Bloomberg View.-Cuando un grupo de veteranos legisladores brasileños desembarcó la semana pasada en Caracas ante un muro de manifestantes hostiles que arrojaban palos entonando loas al difunto Hugo Chávez, hicieron lo que habría hecho cualquier funcionario extranjero sensato: cancelaron el viaje y exigieron una fuerte reprimenda diplomática.
“Espero que el gobierno brasileño condene estos actos barbáricos e irracionales y deje de consentir a Venezuela”, me dijo Aloysio Nuñes Ferreira, presidente de la Comisión de Relaciones Internacionales del Senado, y uno de los asediados.
Le deseo buena suerte.
El Ministerio de Relaciones Exteriores brasileño calificó debidamente de “inaceptable” la agresión contra los legisladores –que se proponían visitar a opositores encarcelados por el régimen venezolano- y pidió “explicaciones” al presidente Nicolás Maduro.
Pero no esperen que la presidenta Dilma Rousseff retire a su embajador.
El país más grande de América Latina viene llevando adelante desde hace tiempo un juego complicado con sus vecinos más irritables, andando de puntillas cuando avasallan libertades internamente –una tendencia que en una oportunidad llevó al exministro de relaciones exteriores mexicano, Jorge Castañeda, a llamar a Brasil “un gigante que actúa como un enano diplomático”.
El hecho es que Brasil ve desde hace tiempo a su hemisferio como una comunidad no sólo de aliados, sino de clientes. Con constructores que baten récords mundiales como Odebrecht, Andrade Gutierrez y Camargo Correa, ha ganado una millonada vendiendo infraestructura cara –una represa hidroeléctrica en Ecuador, una autopista a través del país en Bolivia, un puerto de aguas profundas en Cuba- en todo el mundo en desarrollo.
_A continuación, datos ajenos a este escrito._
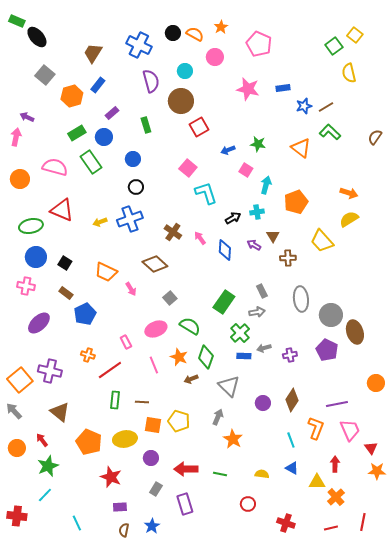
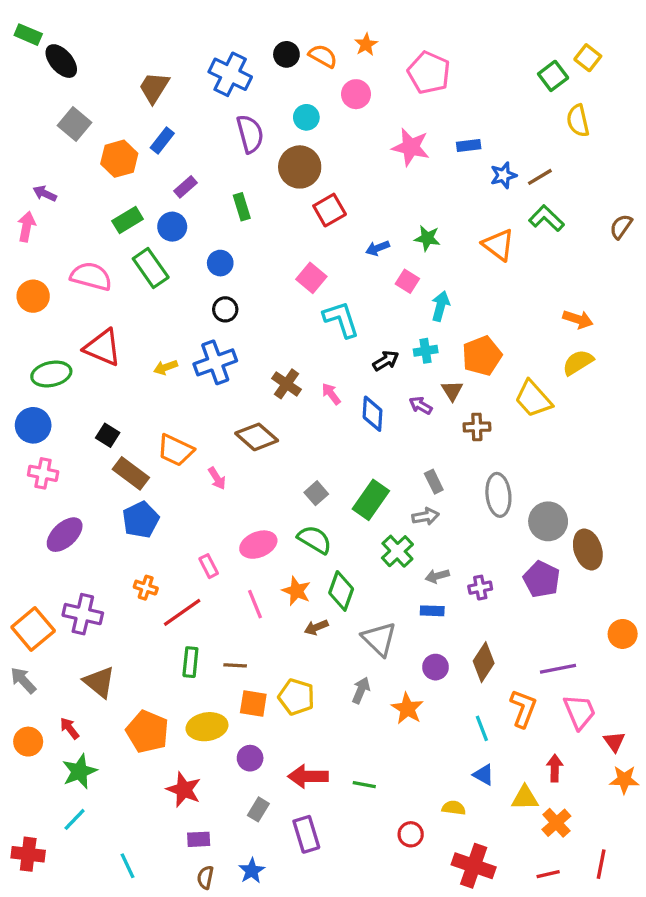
orange pentagon: (296, 202) -> (482, 356), moved
blue circle: (36, 257) -> (33, 425), moved
brown rectangle: (66, 293) -> (131, 473), moved, size x1.5
gray square: (170, 298) -> (316, 493), moved
blue rectangle: (244, 356) -> (432, 611), moved
orange star: (233, 439) -> (407, 708), moved
yellow semicircle: (262, 474) -> (454, 808), moved
red cross: (286, 523) -> (474, 866), size x1.4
Los ingenieros brasileños son tan ubicuos en América como los estrategos nacionales en vuelo haciendo campaña. Venezuela sola canalizó esa generosidad vecinal hacia docenas de proyectos entre los que se cuentan una nueva línea de metro y la reforma de un aeropuerto internacional.
Si los brasileños están mejor debido a estos acuerdos es otra historia. En primer lugar, el desorden económico acumulado llevó a Maduro a dejar en banda a los contratistas extranjeros. En segundo lugar, el contribuyente brasileño paga la factura por las condiciones generosas, pródigas inclusive, del financiamiento de proyectos que suelen acompañar a los grandes acuerdos extranjeros relativos a infraestructura. El banco de desarrollo nacional de Brasil, conocido por su sigla en portugués, BNDES, ha prestado casi US$12,000 millones al exterior desde 2007.
Y como el BNDES otorga préstamos a tasas insignificantes y bajo condiciones que han sido menos que transparentes, toda la práctica de financiar obras en el exterior está siendo inspeccionada cada vez con más atención.
(En un caso aparte, altos ejecutivos de Odebrecht y Andrade Gutierrez fueron algunos de los detenidos el viernes como parte de la investigación cada vez más amplia por contratos inflados en Petrobras.) Recientemente, la Corte Suprema ordenó al banco desclasificar sus libros, donde los auditores nacionales han encontrado anomalías.
Por mencionar sólo una: muchos créditos blandos se destinaron a empresas manejadas por multimillonarios brasileños, que resultan ser grandes donantes en la campaña presidencial de Rousseff en 2014.